I write this from Kislovodsk, in Russia. I am Russian. I love my country with the love that hurts. And it is precisely because I love it that I must say: this law is a stain. It will not wash out in our lifetime, nor in our children's.
In southern Lebanon, a so-called double-tap strike kills the journalist Amal Khalil and wounds her colleague Zeinab Faraj. A double-tap: the second missile is for the rescuers, and for the witnesses. There is no military objective in killing a witness; the killing is itself the objective. To extinguish the eye that saw. To erase the testimony before it can be filed.

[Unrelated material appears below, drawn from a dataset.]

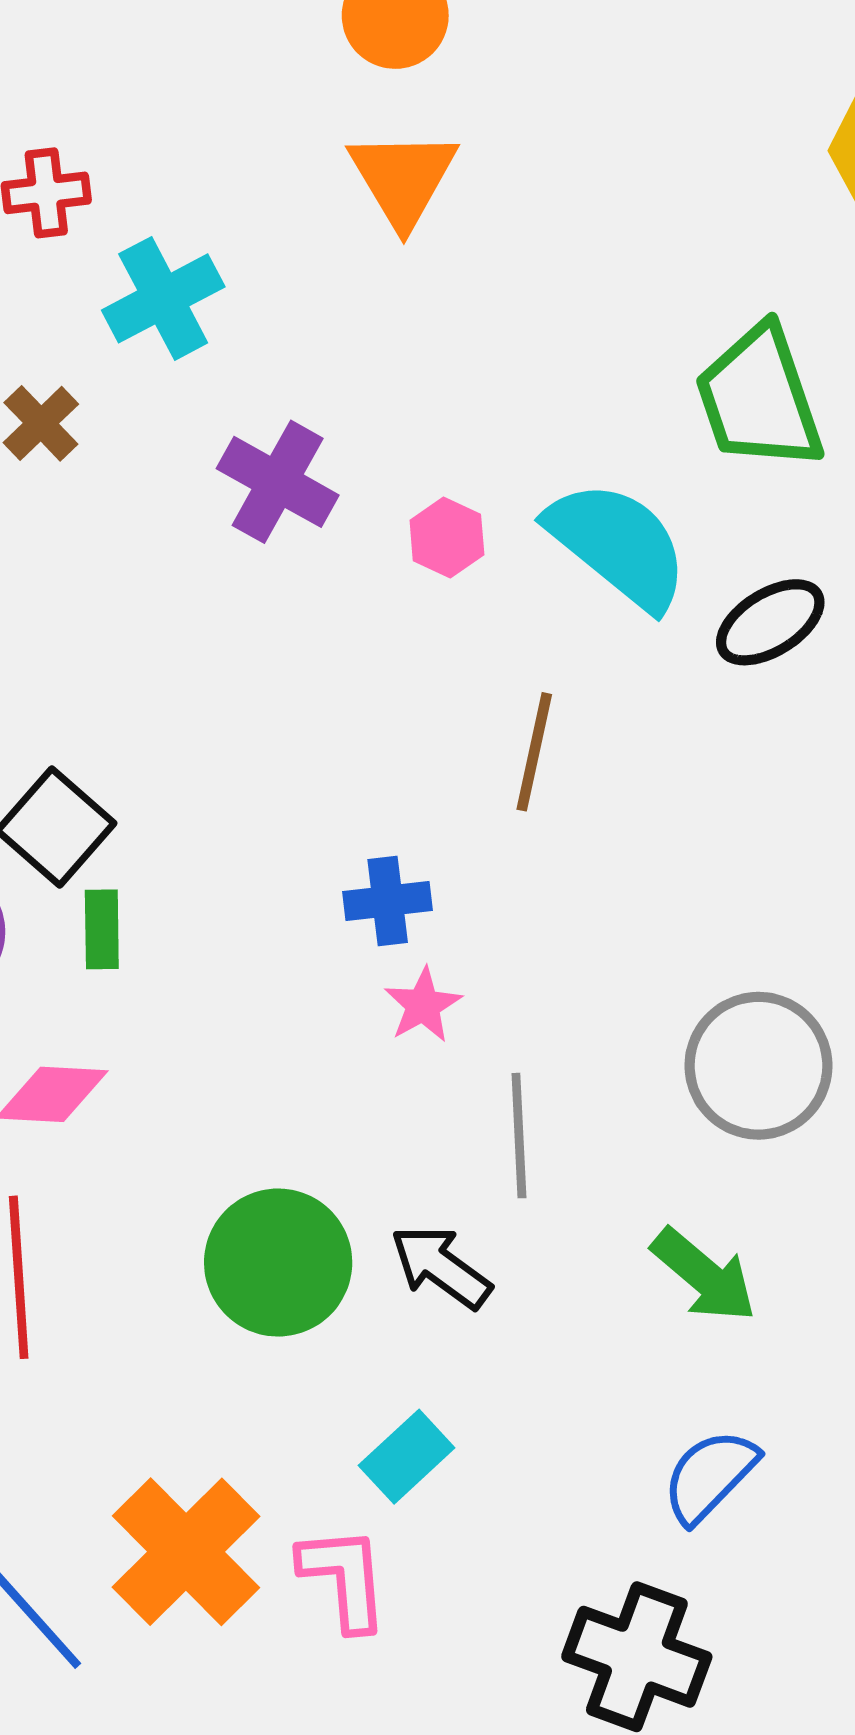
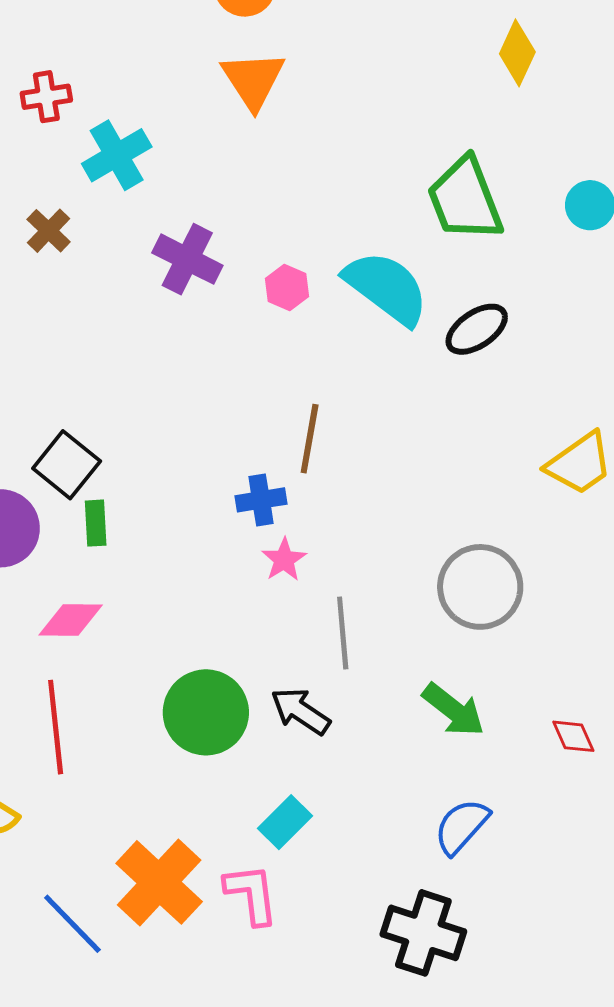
brown line: (534, 752) -> (310, 439), moved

In every century the dictator's first enemy is not the rival army but the diary, the photograph, the dispatch. I know this because I spent eight years writing on scraps and cigarette papers, hiding pages in the lining of my prison coat. The state does not fear bombs as it fears the witness. A bomb, after all, can be denied. A photograph cannot.
In Equatorial Guinea, in a port-city prison whose name the world will forget by Friday, Pope Leo stands among the inmates and tells them that life is not defined solely by one's mistakes. I do not belong to the politics of his church, but I salute the gesture. To enter a prison voluntarily, to look the prisoner in the eye and say: you are still a man. This is, in the cold accounting of the twentieth century, no small act. The Gulag was filled with men who were never visited, never named, never spoken to as men. To name the prisoner is to begin to undo the prison.
Meanwhile, in Paris, the G7 quietly removes climate change from the agenda of its meeting, the better not to upset Washington. So a list of words is shortened, and a continent of fires lengthened. The omission is the Lie in its most modern form: you do not need to deny a thing if you can simply refuse to mention it. Silence, too, is propaganda. Perhaps it is the most efficient propaganda of all, since it leaves no fingerprints.
Brussels approves a loan of ninety billion to Ukraine; the Druzhba pipeline (the word means Friendship, a name that has aged into one of history's bitterest jokes) is turned on once more. Washington withholds Baghdad's own oil money to discipline it for being friendly with Tehran. An envoy of the American president asks FIFA to remove Iran from the World Cup and substitute Italy, as one might exchange a guest at a dinner party. The casual cruelty of the powerful: not the cruelty of hatred, but the cruelty of inattention, of treating a nation of ninety million souls as a name to be crossed off a roster.
I watch the snow fall on Kislovodsk and I think of the football pitches of Tehran, of Tabriz, of Isfahan, where boys are kicking a ball in the dust and dreaming of June. They will not know, perhaps, that an unelected envoy has discussed their absence over coffee.
What is left, then, for the ordinary man, in such a year? Only the old, simple, intolerable instruction. Live not by lies. Do not write the falsehood, do not sign the falsehood, do not nod at the falsehood when it is spoken in your presence. Do not, and this is the hardest, allow yourself to grow accustomed to it.
The snow on my window is not a metaphor. It is one degree above freezing, and the wind from the Caucasus is bitter, and the cypresses stand in white surplices like a procession of priests too tired to chant. Spring will come. It will come because the earth has its own honesty, which no decree can repeal. But it will not come of itself. It will come only because, somewhere, someone refused to repeat the sentence he was told to repeat.
That refusal – that small, ridiculous, world-saving refusal – is all that we have. It is enough.